All in all I think the author did a good job of assessing TAG. I never quite understood why those employing it don´t start with Scripture alone explicitly rather than merely implying it? I suppose if they did they wouldn´t have any warrant for many assertions Van Tilians make for which they cannot account for per the Scriptures (which is generally the main objection against the presuppositionalism of Gordon Clark). Of course if they did restrict their positive statements to only those things either expressly set down in Scripture or necessarily inferred from them, they would be arguing as Scripturalists and not from TAG.

Anyway:

John 1:1 In the beginning was the LOGOS, and the LOGOS was with God, and the LOGOS was God.
2 The same was in the beginning with God.
3 All things were made by him; and without him was not any thing made that was made.
4 In him was life; and the life was the light of men.

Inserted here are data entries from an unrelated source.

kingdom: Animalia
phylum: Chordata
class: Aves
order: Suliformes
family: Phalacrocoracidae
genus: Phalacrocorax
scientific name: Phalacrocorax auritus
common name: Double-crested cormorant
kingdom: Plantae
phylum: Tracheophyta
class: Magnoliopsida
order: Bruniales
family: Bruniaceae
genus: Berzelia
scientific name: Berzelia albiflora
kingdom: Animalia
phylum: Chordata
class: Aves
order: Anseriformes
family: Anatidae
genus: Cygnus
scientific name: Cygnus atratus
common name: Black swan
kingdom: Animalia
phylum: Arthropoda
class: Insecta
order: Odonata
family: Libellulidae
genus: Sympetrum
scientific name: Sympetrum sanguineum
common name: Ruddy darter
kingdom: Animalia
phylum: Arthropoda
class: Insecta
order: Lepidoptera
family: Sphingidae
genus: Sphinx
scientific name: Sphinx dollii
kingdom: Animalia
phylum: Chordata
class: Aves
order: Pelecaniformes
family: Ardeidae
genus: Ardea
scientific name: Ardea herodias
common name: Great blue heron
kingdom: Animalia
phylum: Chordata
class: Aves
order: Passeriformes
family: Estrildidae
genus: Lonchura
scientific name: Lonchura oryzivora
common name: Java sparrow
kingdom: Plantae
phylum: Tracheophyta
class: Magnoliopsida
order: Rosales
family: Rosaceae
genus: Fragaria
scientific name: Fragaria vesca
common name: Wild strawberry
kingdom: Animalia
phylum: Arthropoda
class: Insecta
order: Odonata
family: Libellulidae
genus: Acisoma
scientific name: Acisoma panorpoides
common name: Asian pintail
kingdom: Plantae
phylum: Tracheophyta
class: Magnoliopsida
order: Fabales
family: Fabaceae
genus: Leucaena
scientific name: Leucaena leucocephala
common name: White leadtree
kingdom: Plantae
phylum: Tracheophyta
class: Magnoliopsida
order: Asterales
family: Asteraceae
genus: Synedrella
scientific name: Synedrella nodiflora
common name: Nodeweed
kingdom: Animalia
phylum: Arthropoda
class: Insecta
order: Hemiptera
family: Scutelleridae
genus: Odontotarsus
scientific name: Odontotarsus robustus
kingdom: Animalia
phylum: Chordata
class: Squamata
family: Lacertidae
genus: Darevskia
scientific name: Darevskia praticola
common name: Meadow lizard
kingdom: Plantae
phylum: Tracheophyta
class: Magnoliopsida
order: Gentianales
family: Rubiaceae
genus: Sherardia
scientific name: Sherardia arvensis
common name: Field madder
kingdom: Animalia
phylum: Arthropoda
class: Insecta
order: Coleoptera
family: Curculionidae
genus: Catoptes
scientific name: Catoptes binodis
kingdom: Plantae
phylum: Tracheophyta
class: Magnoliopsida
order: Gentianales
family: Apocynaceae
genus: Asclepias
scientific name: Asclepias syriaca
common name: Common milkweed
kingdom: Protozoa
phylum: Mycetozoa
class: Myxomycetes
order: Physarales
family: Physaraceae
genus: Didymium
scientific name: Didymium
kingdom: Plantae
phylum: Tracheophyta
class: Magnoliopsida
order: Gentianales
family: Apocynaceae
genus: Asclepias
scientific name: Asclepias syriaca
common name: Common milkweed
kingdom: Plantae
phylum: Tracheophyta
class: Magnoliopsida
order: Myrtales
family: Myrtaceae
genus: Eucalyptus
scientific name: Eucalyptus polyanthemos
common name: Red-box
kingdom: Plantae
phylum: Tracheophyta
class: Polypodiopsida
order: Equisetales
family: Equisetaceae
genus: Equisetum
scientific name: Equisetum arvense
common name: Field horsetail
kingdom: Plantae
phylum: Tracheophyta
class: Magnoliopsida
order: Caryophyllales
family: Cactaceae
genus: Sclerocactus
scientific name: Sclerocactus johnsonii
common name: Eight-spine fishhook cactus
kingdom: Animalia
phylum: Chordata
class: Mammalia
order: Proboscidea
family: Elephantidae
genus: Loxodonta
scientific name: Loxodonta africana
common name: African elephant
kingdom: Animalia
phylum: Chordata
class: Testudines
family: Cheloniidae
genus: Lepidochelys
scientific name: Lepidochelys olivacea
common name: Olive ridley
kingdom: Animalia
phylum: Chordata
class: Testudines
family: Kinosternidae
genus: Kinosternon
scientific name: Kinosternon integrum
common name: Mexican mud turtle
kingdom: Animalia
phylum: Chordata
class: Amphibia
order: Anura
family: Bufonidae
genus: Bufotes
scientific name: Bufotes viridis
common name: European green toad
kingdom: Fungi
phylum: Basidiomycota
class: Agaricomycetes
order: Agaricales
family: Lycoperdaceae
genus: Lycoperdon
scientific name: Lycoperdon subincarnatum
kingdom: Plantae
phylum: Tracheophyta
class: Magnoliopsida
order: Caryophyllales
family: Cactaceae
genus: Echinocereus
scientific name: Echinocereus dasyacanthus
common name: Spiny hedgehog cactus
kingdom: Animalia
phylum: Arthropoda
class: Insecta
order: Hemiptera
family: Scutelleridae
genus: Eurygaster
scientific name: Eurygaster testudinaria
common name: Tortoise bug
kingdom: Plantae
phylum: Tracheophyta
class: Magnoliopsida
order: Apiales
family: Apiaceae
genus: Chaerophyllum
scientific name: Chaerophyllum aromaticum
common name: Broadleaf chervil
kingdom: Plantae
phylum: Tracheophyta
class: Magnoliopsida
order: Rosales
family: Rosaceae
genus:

Which answers the above objection which is not exactly framed correctly. The argument isn't if logic then God, the argument being made from Scripture if God then logic for God is Logic. Or, as Clark wrote:

The well-known prologue to John´s Gospel may be paraphrased, "In the beginning was Logic, and Logic was with God, and Logic was God.... In logic was life and the life was the light of men."

This paraphrase"”in fact, this translation"”may not only sound strange to devout ears, it may even sound obnoxious and offensive. But the shock only measures the devout person´s distance from the language and thought of the Greek New Testament. Why it is offensive to call Christ Logic, when it does not offend to call him a word, is hard to explain. But such is often the case. Even Augustine, because he insisted that God is truth, has been subjected to the anti-intellectualistic accusation of "reducing" God to a proposition. At any rate, the strong intellectualism of the word Logos is seen in its several possible translations: to wit, computation, (financial) accounts, esteem, proportion and (mathematical) ratio, explanation, theory or argument, principle or law, reason, formula, debate, narrative, speech, deliberation, discussion, oracle, sentence, and wisdom.

Any translation of John 1:1 that obscures this emphasis on mind or reason is a bad translation. And if anyone complains that the idea of ratio or debate obscures the personality of the second person of the Trinity, he should alter his concept of personality. In the beginning, then, was Logic.

:amen:
 
Are we to call this "LAG"? (Logical Argument for God) :cool:

I like this approach. I will defer to the Greek scholars (of which I am not) to parse out Logos = Word = Logic (or maybe 'Word' contains 'Logic'? Don't want to get neo-orthodox here). But I'm a simple man and this is simple.